__REQUEST__
Update the items below by changing "Saiba mais" to "Leia mais" and keeping everything else the same. Leave the pictures out of your answer.

[Saved entries]
- - -
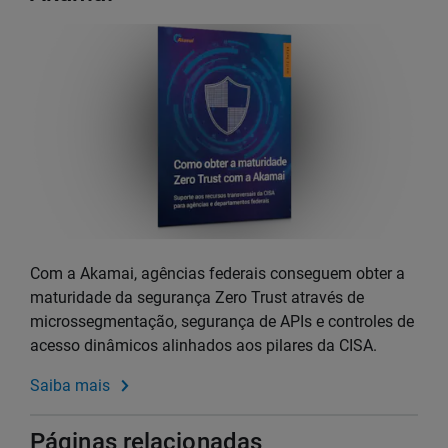
Com a Akamai, agências federais conseguem obter a
maturidade da segurança Zero Trust através de
microssegmentação, segurança de APIs e controles de
acesso dinâmicos alinhados aos pilares da CISA.
Saiba mais
Páginas relacionadas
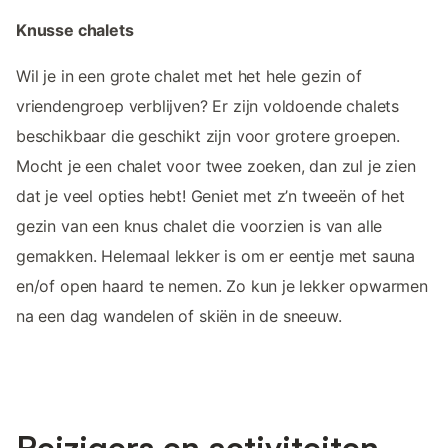
Knusse chalets
Wil je in een grote chalet met het hele gezin of
vriendengroep verblijven? Er zijn voldoende chalets
beschikbaar die geschikt zijn voor grotere groepen.
Mocht je een chalet voor twee zoeken, dan zul je zien
dat je veel opties hebt! Geniet met z’n tweeën of het
gezin van een knus chalet die voorzien is van alle
gemakken. Helemaal lekker is om er eentje met sauna
en/of open haard te nemen. Zo kun je lekker opwarmen
na een dag wandelen of skiën in de sneeuw.
Reizigers en activiteiten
- - -
__RESULT OF THE EXERCISE__
Com a Akamai, agências federais conseguem obter a
maturidade da segurança Zero Trust através de
microssegmentação, segurança de APIs e controles de
acesso dinâmicos alinhados aos pilares da CISA.
Leia mais
Páginas relacionadas
Knusse chalets
Wil je in een grote chalet met het hele gezin of
vriendengroep verblijven? Er zijn voldoende chalets
beschikbaar die geschikt zijn voor grotere groepen.
Mocht je een chalet voor twee zoeken, dan zul je zien
dat je veel opties hebt! Geniet met z’n tweeën of het
gezin van een knus chalet die voorzien is van alle
gemakken. Helemaal lekker is om er eentje met sauna
en/of open haard te nemen. Zo kun je lekker opwarmen
na een dag wandelen of skiën in de sneeuw.
Reizigers en activiteiten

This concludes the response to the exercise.